FREN

Garoo


8 nov. 2009

Wikipedia: Noah Webster

As a spelling reformer, Webster believed that English spelling rules were unnecessarily complex, so his dictionary introduced American English spellings, replacing “colour” with “color”, substituting “wagon” for “waggon”, and printing “center” instead of “centre”. He also added American words, like “skunk” and “squash”, that did not appear in British dictionaries. At the age of seventy, Webster published his dictionary in 1828.

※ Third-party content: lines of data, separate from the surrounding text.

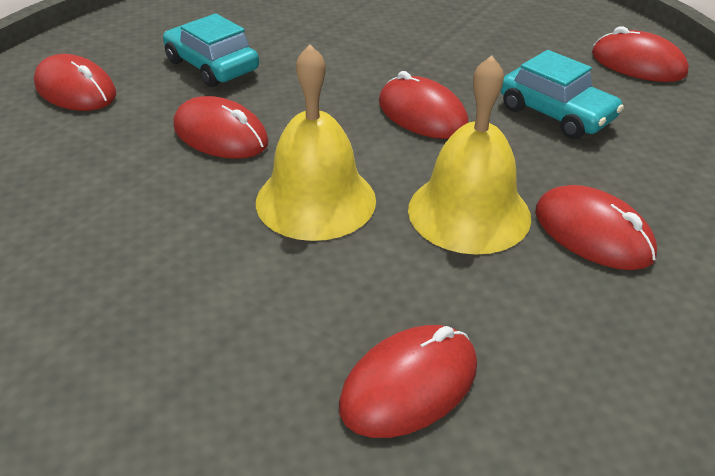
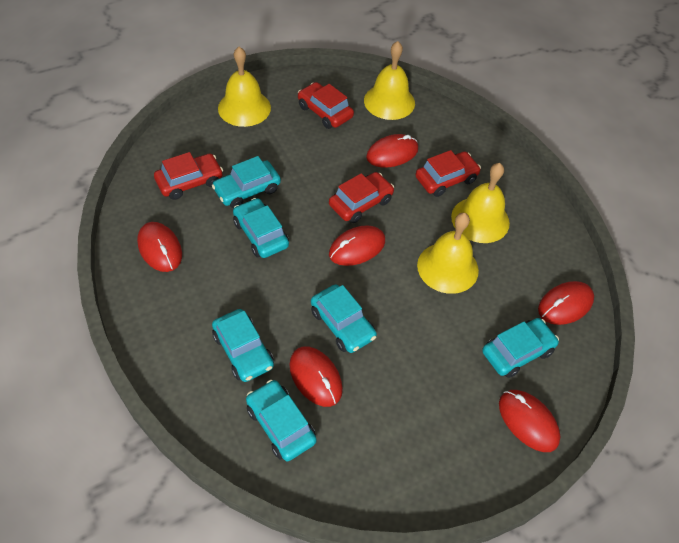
red car: none = 0 -> [154,152,223,200] [298,82,354,129] [329,172,394,223] [415,150,481,197] = 4
turquoise car: [163,13,259,87] [500,50,624,139] = 2 -> [212,156,281,208] [212,309,274,382] [233,198,289,258] [246,380,317,461] [311,284,377,353] [482,318,559,378] = 6
yellow bell: [256,44,376,241] [408,55,531,255] = 2 -> [218,47,271,127] [364,41,415,120] [417,213,479,294] [451,163,510,243] = 4

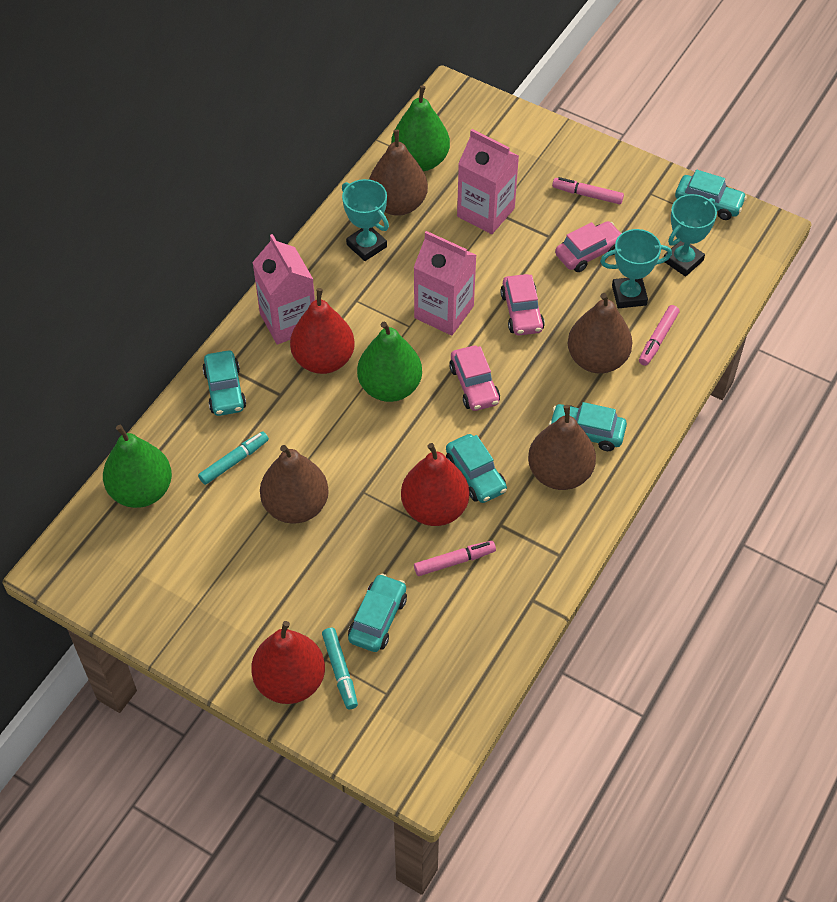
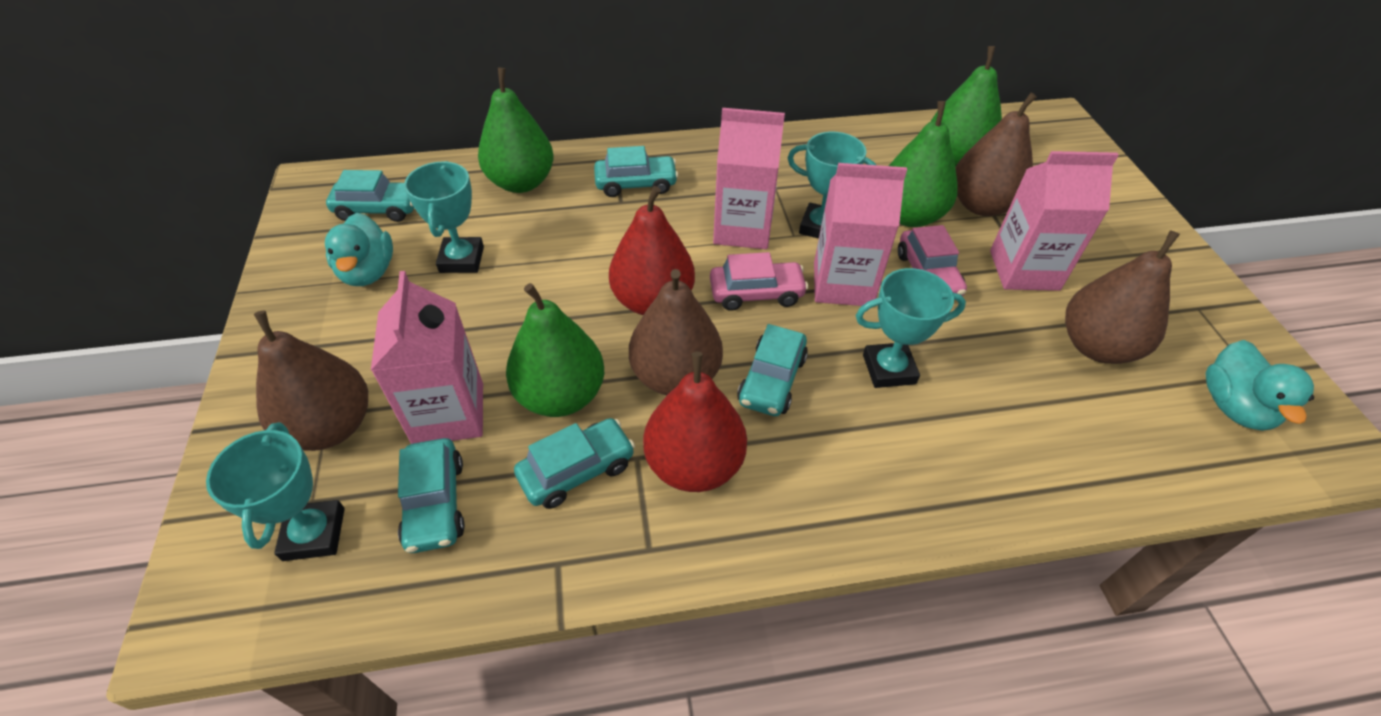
green pear: [103,425,172,508] [357,322,422,402] [391,86,450,171] = 3 -> [478,68,554,193] [506,283,604,417] [889,101,958,227] [931,46,1002,167] = 4
pink car: [449,346,500,411] [501,274,545,335] [555,221,622,272] = 3 -> [710,252,808,311] [898,225,967,296] = 2
pink carton: [252,234,315,345] [414,231,477,336] [457,129,519,234] = 3 -> [371,271,483,444] [713,108,785,249] [814,163,907,306] [990,151,1119,291] = 4
pink marker: [414,541,496,576] [552,177,624,204] [639,305,679,366] = 3 -> none = 0
red pear: [251,621,325,704] [290,288,355,374] [401,443,469,526] = 3 -> [609,186,695,315] [643,352,747,492] = 2
turquoise duck: none = 0 -> [325,213,393,286] [1205,340,1314,431] = 2
turquoise marker: [198,431,269,485] [322,628,358,709] = 2 -> none = 0
turquoise trophy: [342,179,389,261] [600,229,672,308] [664,194,717,277] = 3 -> [206,422,345,561] [404,161,484,273] [788,132,876,239] [856,268,966,388] = 4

You wouldn’t imagine that American spelling, easily considered by some as a devolution of the language at the hands of those degenerates living across the pond, was in fact the consequence of an active intervention by a Yale alum who wanted to reform spelling, and just happened to be in a position to promote his agenda through a brand-new dictionary (and go broke in the process).

Makes you think twice about those anecdotal efforts or petitions to simplify the French language in a similar vein. Just because we’re old and familiar with the rules we were taught doesn’t really make it so much better than an engineered, streamlined alternative.

 

Also interesting, “American and British English spelling differences,” especially for people whose native language isn’t English — since I learned most from reading text rather than memorizing vocabulary lists, and that text came indiscriminately from British and American sources, I don’t always know what’s a misspelling and what’s just a transatlantic variant. There’s a lot more to it than just dropping the “u” in “–our.”

For instance: “anymore,” “judgement,” or the fact that a “ton” doesn’t weigh the same in the UK as in the US, and it isn’t quite a thousand kilograms in either. And I also found out that American authors use double quotes where British writers use single quotes — which usage had surprised me in a book I read recently.